One can only hope (and pray, if you are into that) that there is an intervention before he decides to act on these later impulses against those that he perceives are attacking his great message and quest. Paranoia is an extremely difficult thing to battle alone and from the looks of things in this thread he is not winning that battle and is, in fact, losing ground at an alarming rate.

Yes, I would recommend seeing a therapist. But I suspect that recommendation will be rejected.
 

Polymath257

Think & Care
Staff member
Premium Member
If time exceeds the threshold of light then wouldn't the universe appear as a single point so to speak?
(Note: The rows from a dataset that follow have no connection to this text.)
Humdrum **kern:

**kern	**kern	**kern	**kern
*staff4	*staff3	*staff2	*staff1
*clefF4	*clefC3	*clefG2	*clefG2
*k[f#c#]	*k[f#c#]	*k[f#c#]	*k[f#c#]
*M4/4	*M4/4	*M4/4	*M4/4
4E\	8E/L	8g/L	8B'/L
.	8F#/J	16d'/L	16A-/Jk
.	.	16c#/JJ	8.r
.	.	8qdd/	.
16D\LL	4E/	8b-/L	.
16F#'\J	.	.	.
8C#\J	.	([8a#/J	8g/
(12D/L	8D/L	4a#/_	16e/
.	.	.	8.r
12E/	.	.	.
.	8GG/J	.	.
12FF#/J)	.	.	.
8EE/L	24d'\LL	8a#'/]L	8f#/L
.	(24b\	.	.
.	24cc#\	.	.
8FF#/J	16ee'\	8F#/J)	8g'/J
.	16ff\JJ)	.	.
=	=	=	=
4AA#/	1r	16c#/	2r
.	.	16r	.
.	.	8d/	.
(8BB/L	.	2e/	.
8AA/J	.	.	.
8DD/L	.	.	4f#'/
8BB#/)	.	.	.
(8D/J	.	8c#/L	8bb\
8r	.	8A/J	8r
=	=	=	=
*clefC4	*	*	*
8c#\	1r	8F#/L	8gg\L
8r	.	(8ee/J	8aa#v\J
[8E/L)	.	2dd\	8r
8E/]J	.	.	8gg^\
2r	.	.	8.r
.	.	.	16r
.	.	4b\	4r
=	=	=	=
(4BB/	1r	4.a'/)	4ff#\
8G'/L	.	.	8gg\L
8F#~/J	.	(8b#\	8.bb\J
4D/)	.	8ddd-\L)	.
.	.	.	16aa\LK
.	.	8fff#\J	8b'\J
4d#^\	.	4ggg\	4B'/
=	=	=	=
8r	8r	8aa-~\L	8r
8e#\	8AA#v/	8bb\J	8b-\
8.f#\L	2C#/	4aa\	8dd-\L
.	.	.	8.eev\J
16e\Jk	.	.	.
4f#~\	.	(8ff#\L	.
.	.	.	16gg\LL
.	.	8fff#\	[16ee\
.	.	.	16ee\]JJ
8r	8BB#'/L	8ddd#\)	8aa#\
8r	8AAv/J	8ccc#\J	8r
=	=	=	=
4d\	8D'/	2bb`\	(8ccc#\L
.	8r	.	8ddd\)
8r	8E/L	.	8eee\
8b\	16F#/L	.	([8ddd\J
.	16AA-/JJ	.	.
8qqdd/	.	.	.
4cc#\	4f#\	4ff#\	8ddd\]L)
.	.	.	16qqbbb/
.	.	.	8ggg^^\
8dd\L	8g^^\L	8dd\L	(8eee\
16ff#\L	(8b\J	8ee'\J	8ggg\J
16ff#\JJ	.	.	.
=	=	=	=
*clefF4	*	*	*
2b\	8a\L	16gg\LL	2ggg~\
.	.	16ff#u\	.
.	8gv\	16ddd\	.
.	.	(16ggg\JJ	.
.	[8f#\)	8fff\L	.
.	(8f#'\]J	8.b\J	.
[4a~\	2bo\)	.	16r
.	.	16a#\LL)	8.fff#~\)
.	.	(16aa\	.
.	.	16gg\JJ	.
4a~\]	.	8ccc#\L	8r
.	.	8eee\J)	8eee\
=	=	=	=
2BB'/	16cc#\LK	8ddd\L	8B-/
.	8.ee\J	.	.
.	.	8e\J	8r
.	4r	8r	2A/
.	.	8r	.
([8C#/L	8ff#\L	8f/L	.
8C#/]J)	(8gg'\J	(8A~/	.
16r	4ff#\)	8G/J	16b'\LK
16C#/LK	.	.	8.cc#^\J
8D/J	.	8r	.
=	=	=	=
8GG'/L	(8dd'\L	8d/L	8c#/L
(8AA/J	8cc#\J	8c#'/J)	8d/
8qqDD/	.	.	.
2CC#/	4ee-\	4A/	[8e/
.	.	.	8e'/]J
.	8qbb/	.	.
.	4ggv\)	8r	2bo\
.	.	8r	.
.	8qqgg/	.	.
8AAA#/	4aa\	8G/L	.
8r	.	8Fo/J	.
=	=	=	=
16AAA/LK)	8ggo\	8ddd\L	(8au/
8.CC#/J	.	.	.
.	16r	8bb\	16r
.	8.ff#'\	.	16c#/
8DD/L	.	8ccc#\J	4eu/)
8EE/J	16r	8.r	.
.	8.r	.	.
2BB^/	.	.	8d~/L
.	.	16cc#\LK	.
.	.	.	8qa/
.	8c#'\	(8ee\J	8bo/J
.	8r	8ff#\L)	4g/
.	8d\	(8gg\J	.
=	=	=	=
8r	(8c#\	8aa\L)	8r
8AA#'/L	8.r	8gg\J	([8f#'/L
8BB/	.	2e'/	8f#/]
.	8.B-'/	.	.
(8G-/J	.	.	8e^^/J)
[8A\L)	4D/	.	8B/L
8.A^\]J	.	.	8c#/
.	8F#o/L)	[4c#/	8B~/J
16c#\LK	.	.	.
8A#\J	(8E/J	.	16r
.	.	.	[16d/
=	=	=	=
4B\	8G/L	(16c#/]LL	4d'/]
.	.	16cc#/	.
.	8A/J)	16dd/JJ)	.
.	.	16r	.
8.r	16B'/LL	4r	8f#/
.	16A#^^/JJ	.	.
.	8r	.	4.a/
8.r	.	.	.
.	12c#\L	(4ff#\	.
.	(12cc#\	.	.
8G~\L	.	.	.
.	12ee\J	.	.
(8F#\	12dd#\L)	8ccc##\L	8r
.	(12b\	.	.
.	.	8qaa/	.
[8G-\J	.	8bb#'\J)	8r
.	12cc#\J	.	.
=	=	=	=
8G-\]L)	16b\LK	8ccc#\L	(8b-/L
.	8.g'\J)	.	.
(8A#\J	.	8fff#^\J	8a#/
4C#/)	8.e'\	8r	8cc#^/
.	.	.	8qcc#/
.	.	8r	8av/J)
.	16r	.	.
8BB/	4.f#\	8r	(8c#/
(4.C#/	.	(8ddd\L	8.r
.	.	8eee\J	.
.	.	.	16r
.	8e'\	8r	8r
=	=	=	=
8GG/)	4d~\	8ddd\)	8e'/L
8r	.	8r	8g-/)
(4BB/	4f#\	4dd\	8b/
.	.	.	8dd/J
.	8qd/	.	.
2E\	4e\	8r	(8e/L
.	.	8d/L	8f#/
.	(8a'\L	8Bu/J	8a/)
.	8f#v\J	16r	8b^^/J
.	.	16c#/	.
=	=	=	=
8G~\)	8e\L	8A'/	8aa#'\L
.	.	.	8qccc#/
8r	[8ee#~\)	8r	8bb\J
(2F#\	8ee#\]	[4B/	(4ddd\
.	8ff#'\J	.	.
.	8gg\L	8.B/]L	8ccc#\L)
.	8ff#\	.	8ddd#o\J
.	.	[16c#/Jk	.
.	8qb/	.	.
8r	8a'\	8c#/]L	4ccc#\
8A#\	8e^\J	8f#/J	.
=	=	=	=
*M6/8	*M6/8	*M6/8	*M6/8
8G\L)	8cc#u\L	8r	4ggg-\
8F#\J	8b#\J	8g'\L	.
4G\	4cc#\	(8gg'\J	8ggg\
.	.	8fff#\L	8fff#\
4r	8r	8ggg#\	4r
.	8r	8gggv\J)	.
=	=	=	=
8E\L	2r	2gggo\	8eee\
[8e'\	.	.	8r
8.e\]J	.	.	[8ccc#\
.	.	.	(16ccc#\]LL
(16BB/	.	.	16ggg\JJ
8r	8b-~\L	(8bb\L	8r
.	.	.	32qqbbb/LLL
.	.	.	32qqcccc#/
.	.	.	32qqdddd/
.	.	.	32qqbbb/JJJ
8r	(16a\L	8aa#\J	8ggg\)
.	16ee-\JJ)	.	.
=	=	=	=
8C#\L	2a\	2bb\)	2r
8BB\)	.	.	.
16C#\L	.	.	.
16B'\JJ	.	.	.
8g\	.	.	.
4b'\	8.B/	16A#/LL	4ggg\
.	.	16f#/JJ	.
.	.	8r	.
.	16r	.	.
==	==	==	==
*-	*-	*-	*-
In context, that doesn't make sense. It's sort of like saying that if a path on earth exceeds the threshold of latitude, what would happen.
 

Polymath257

Think & Care
Staff member
Premium Member
Sir, relativistic time (substance) is relative to absolute space , without the absolute 0 of space, there is no comparative because relativistic time is a variate. i.e the entropy of an isolated system (time) can and does change in many ways.

x,y,and z are variables also. So there is nothing special about t in that regard.

Entropy is not the same as time. It can help in pointing a *direction* to time, breaking a symmetry in the laws, but it isn't time.
 

james blunt

Well-Known Member
In context, that doesn't make sense. It's sort of like saying that if a path on earth exceeds the threshold of latitude, what would happen.
Try this, observe our entire observable Universe from the third person view , looking from outside.

Now what happens when you travel backwards still observing the universe?

It starts to visually contract right? To a point of no visual existence.